Reputation: 2876
I have a reference table where I have peoples Names and attributes (Bad Emails)
I wish to subset the table based on peoples names below
I have tried two ways to deal with this
# Returns nothing
subset(bad.email, User.Name %in% c('John'))
filter(bad.email, User.Name %in% 'John')
# returns what im looking for
subset(bad.email, grepl("John", User.Name ))
filter(bad.email, grepl("John", User.Name ))
Can anyone explain why this may be the case?
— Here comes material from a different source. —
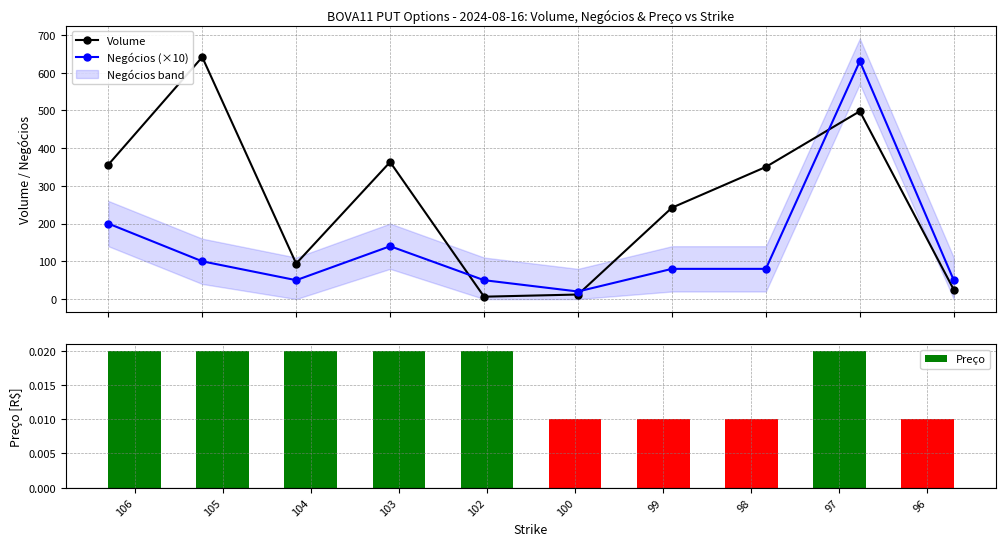

Count the Preço values in the range 0 to 1.

10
In the end i want to replace john with a column from a reference table but i just wish to wrap my head around the concept first
Upvotes: 1
Views: 128
Reputation: 2876
Based on feedback from @akrun and @David Arenburg
The reason the first two lines of code potentially failing to work is there may be white space in the field. White space can be removed by setting the strip.white=TRUE when initially reading the file in. Alternatively using the str_trim(col_name) from the stringr library will also do it
The second reason is the main reason my code didn't work which was the %in% matches exactly the pattern you are looking for.
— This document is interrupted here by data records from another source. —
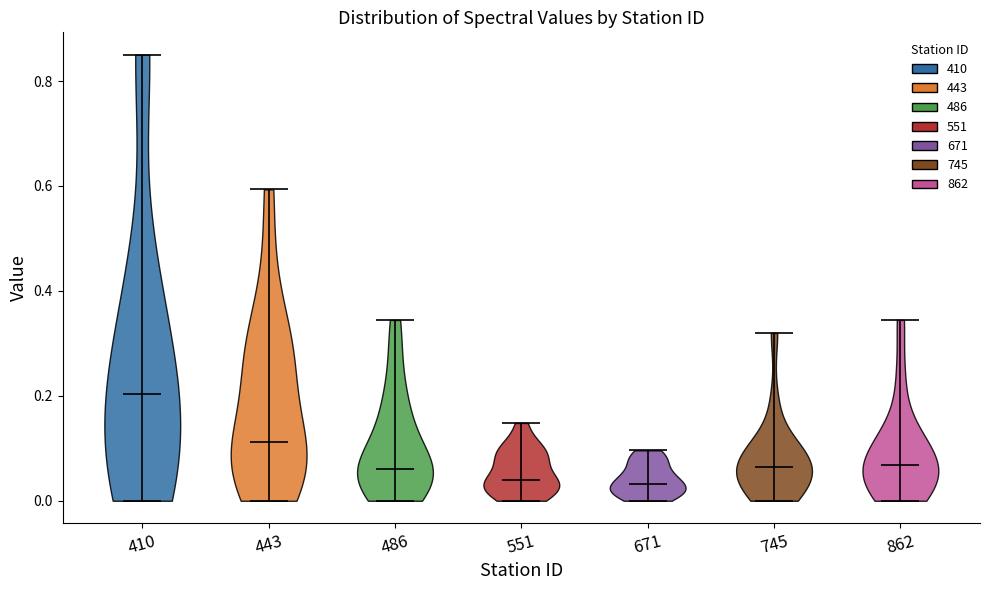

Reading left to right, read every violin against the y-axis: where its median line is, and the lowest and highest points it reaches. The values are not printed on the chart, so give them approximately, as read against the axis.

410: median line 0.20, lowest point 0.00, highest point 0.86
443: median line 0.12, lowest point 0.00, highest point 0.60
486: median line 0.06, lowest point 0.00, highest point 0.34
551: median line 0.04, lowest point 0.00, highest point 0.14
671: median line 0.04, lowest point 0.00, highest point 0.10
745: median line 0.06, lowest point 0.00, highest point 0.32
862: median line 0.06, lowest point 0.00, highest point 0.34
In my case there were surnames in the field and i was only matching on first name. To fix this either match by the whole name or match using grepl. grepl is case sensitive so adding the option to ignore.case is true will match the fields while ignoring the case
# remove whitespace
bad.email$User.Name <- str_trim(bad.email$User.Name)
# returns what im looking for using %in%
subset(bad.email, User.Name %in% c('John Smith'))
filter(bad.email, User.Name %in% 'John Smith')
# returns what im looking for using grepl
subset(bad.email, grepl("John Smith", User.Name, ignore.case = TRUE ))
filter(bad.email, grepl("John Smith", User.Name, ignore.case = TRUE ))
Upvotes: 2